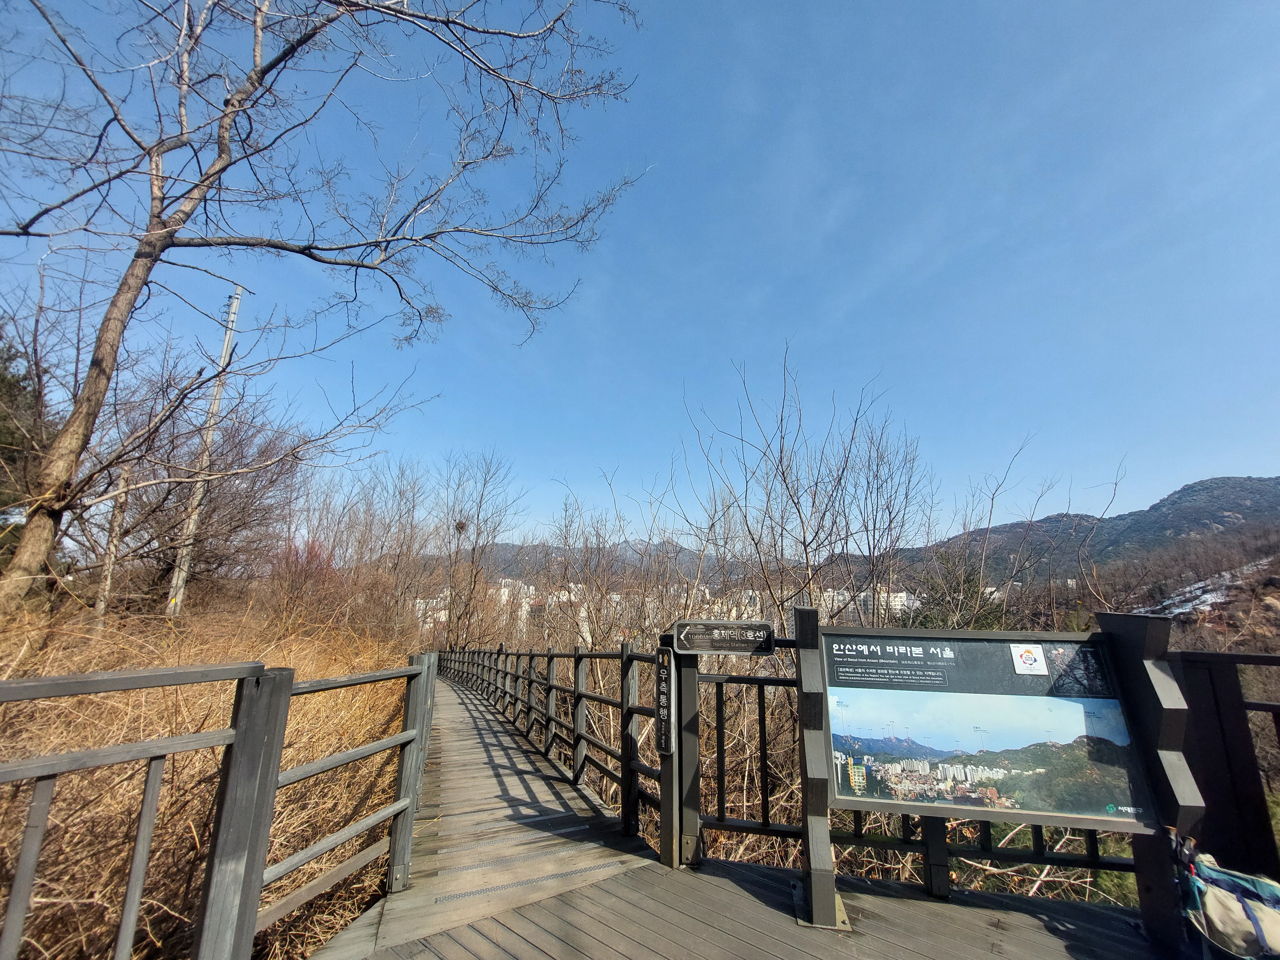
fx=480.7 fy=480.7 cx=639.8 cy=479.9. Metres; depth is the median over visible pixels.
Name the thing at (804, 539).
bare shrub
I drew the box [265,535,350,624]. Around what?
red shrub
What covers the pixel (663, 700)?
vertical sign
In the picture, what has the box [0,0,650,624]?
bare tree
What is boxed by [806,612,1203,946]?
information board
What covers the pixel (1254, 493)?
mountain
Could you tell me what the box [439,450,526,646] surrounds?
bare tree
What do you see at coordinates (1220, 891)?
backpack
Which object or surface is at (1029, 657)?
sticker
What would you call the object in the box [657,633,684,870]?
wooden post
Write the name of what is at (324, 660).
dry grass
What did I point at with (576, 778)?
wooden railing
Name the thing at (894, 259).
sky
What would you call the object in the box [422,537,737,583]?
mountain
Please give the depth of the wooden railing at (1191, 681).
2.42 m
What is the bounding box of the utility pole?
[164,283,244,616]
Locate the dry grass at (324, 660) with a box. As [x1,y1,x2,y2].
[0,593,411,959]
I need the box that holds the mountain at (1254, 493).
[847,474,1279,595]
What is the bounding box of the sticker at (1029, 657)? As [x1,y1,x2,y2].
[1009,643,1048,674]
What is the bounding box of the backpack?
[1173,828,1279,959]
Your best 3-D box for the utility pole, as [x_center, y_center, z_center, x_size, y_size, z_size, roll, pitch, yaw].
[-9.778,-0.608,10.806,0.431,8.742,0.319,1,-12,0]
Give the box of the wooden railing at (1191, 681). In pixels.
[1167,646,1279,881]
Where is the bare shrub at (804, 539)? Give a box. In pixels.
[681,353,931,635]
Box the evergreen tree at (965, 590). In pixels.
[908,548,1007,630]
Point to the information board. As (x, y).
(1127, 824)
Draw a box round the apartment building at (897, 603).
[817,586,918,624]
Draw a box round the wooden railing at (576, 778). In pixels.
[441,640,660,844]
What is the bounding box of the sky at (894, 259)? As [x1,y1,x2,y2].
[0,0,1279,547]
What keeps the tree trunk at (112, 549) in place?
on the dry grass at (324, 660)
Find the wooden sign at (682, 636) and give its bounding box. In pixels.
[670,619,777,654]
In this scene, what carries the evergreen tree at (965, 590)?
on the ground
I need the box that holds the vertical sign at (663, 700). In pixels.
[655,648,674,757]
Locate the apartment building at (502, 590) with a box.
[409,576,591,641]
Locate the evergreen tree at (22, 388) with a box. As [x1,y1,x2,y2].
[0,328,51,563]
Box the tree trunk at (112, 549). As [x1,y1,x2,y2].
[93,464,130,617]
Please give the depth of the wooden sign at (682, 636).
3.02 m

To do: Would you quote, exactly and only, the lines from the one containing "In this scene, what" to the end of the entries?

Finished task:
In this scene, what carries the evergreen tree at (965, 590)?
on the ground
I need the box that holds the vertical sign at (663, 700). In pixels.
[655,648,674,757]
Locate the apartment building at (502, 590) with a box.
[409,576,591,641]
Locate the evergreen tree at (22, 388) with a box. As [x1,y1,x2,y2].
[0,328,51,563]
Box the tree trunk at (112, 549). As [x1,y1,x2,y2].
[93,464,130,617]
Please give the depth of the wooden sign at (682, 636).
3.02 m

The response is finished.